As delações, em contrapartida, ajudaram não só a desvendar parte do esquema, que, segundo investigadores da Lava Jato, é responsável pelo desvio de mais de
R$ 6 bilhões, mas também a apontar a participação de outros envolvidos, entre eles detentores de foro privilegiado. Ao menos 49 políticos foram delatados.
Até agora, ao menos 65 réus da Lava Jato fecharam acordos de delação. Há negociações ainda em andamento, como a de Marcelo Odebrecht, presidente afastado da empreiteira que leva seu sobrenome, a maior do país.
As delações já computadas somam 400 anos de pena por crimes como corrupção, lavagem de dinheiro e associação criminosa. Após os acordos, nos quais os réus confessaram os delitos e se comprometeram a fornecer informações e documentos que auxiliem a investigação e a produção de provas, o total de penas chega a 74 anos. Entre os delatores, a redução dos anos é de 81%.
Os maiores beneficiados são também os que receberam as penas mais pesadas e os que fizeram as colaborações mais consistentes, com detalhamento do esquema e revelação do envolvimento de nomes importantes. Dois dos principais personagens da Operação Lava Jato, o doleiro Alberto Youssef e o ex-diretor de Abastecimento da Petrobras Paulo Roberto Costa, conseguiram reduzir suas penas em cerca de 140 anos.
Condenado a quase 80 anos de prisão por lavagem de dinheiro e organização criminosa, Youssef fez delação e deve cumprir pena em regime fechado entre três e cinco anos. Depois, passa para o regime aberto. Costa foi condenado a 74 anos, 6 meses e 10 dias de prisão por corrupção e lavagem. Com o acordo, no qual foi o primeiro a revelar a participação de políticos, a pena foi convertida em um ano de prisão domiciliar, mais dois anos no semiaberto, com tornozeleira.

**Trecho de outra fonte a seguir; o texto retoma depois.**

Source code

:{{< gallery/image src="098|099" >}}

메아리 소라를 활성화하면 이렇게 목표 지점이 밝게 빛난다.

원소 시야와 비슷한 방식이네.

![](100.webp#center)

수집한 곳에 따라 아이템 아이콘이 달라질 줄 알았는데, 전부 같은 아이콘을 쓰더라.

Para o procurador da República Paulo Roberto Galvão, integrante da força-tarefa, as colaborações são o “coração pulsante” da Lava Jato. “Não são suficientes por si só, pois precisamos acrescentar outras provas às palavras do delator, mas são essenciais para o início e a expansão das investigações”, diz.

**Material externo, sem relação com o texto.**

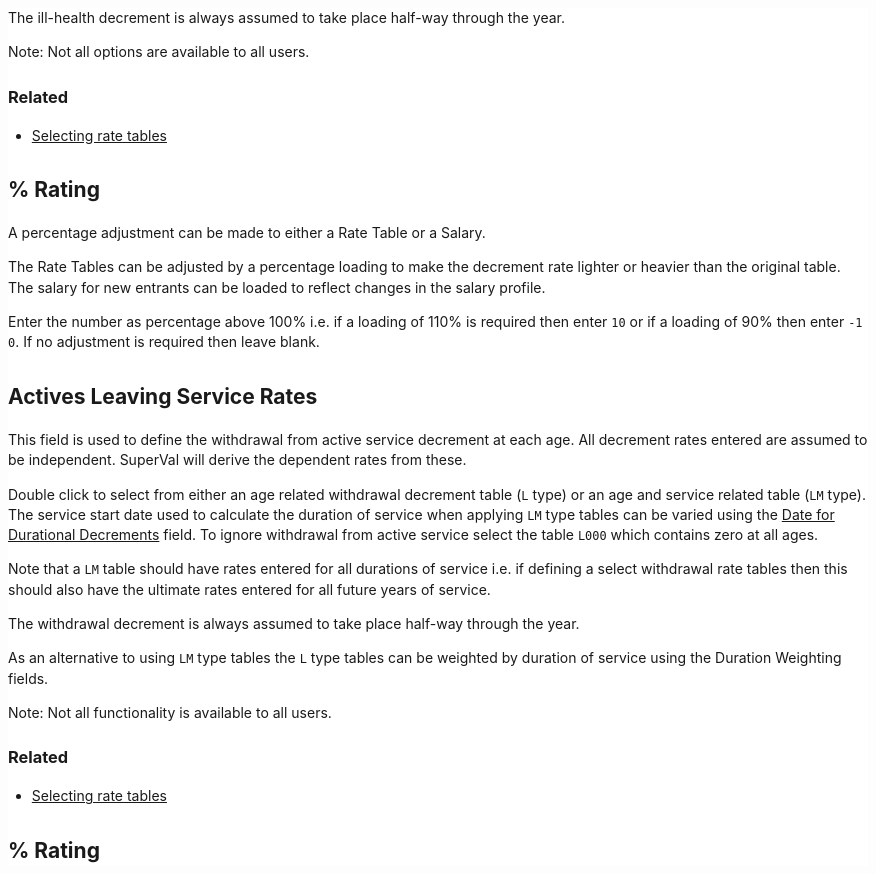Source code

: The ill-health decrement is always assumed to take place half-way
through the year.

Note: Not all options are available to all users.

### Related



-   [Selecting rate tables](selecting_rate_tables.md)

## % Rating

A percentage adjustment can be made to either a Rate Table or a Salary.

The Rate Tables can be adjusted by a percentage loading to make the
decrement rate lighter or heavier than the original table. The salary
for new entrants can be loaded to reflect changes in the salary profile.

Enter the number as percentage above 100% i.e. if a loading of 110% is
required then enter `10` or if a loading of 90% then enter `-10`. If no
adjustment is required then leave blank.

## Actives Leaving Service Rates

This field is used to define the withdrawal from active service
decrement at each age. All decrement rates entered are assumed to be
independent. SuperVal will derive the dependent rates from these.

Double click to select from either an age related withdrawal decrement
table (`L` type) or an age and service related table (`LM` type). The
service start date used to calculate the duration of service when
applying `LM` type tables can be varied using the [Date for Durational
Decrements](actives_basis+durndate.md) field. To ignore withdrawal from
active service select the table `L000` which contains zero at all ages.

Note that a `LM` table should have rates entered for all durations of
service i.e. if defining a select withdrawal rate tables then this should
also have the ultimate rates entered for all future years of service.

The withdrawal decrement is always assumed to take place half-way
through the year.

As an alternative to using `LM` type tables the `L` type tables can be
weighted by duration of service using the Duration Weighting fields.

Note: Not all functionality is available to all users.

### Related



-   [Selecting rate tables](selecting_rate_tables.md)

## % Rating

Resistência das defesas à delação diminuiu após operação
- São Paulo
- Estadão Conteúdo Web
Presente no ordenamento jurídico brasileiro desde a década de 1990, a colaboração premiada se disseminou com o avanço da Operação Lava Jato, modificando, com o tempo, a forma com que advogados e investigados encaram o instrumento. Se no início havia forte resistência, atualmente até ferrenhos críticos consideram a delação uma importante estratégia de defesa, “que veio para ficar”. Defensores, contudo, avaliam que a colaboração premiada carece de melhorias e sedimentação na jurisprudência brasileira.
Não tenho nenhuma simpatia pela delação, mas para atender os interesses do cliente a gente fecha o nariz e fecha o acordo.
Marcelo Leonardo, advogado da M. Júnior
“A delação é um instrumento antipático. Ninguém gosta de fazer. Nem o delator, nem o advogado. Mas veio para ficar e isso aconteceu em todos os países que adotaram o instrumento”, diz a advogada Fernanda Tórtima, que tem entre seus clientes o ex-presidente da Transpetro e delator Sérgio Machado. Segundo ela, é compreensível que o investigado que colabore com informações relevantes para a investigação tenha benefícios, como redução da punição. A advogada, no entanto, discorda que os acordos resultem em penas brandas e desproporcionais aos crimes cometidos. “É claro que o delator tem vários ônus, como a exposição pela confissão de crimes, restrições de liberdade e pesadas multas.”
Interesses
O criminalista Marcelo Leonardo afirma que, apesar de não ter simpatia pela delação, o advogado deve aceitar fazer quando esta for a vontade do cliente. “Não tenho nenhuma simpatia pela delação, mas para atender os interesses do cliente a gente fecha o nariz e fecha o acordo.” Leonardo representa a cúpula da empreiteira Mendes Júnior e o empresário Marcos Valério , que negociam acordo de delação na Lava Jato.
Um dos signatários de um manifesto contra práticas adotadas na operação, as delações entre elas, David Rechulsky alerta para a banalização o método. “Antes desta operação te garanto que 99% dos criminalistas não considerariam a delação como estratégia de defesa.”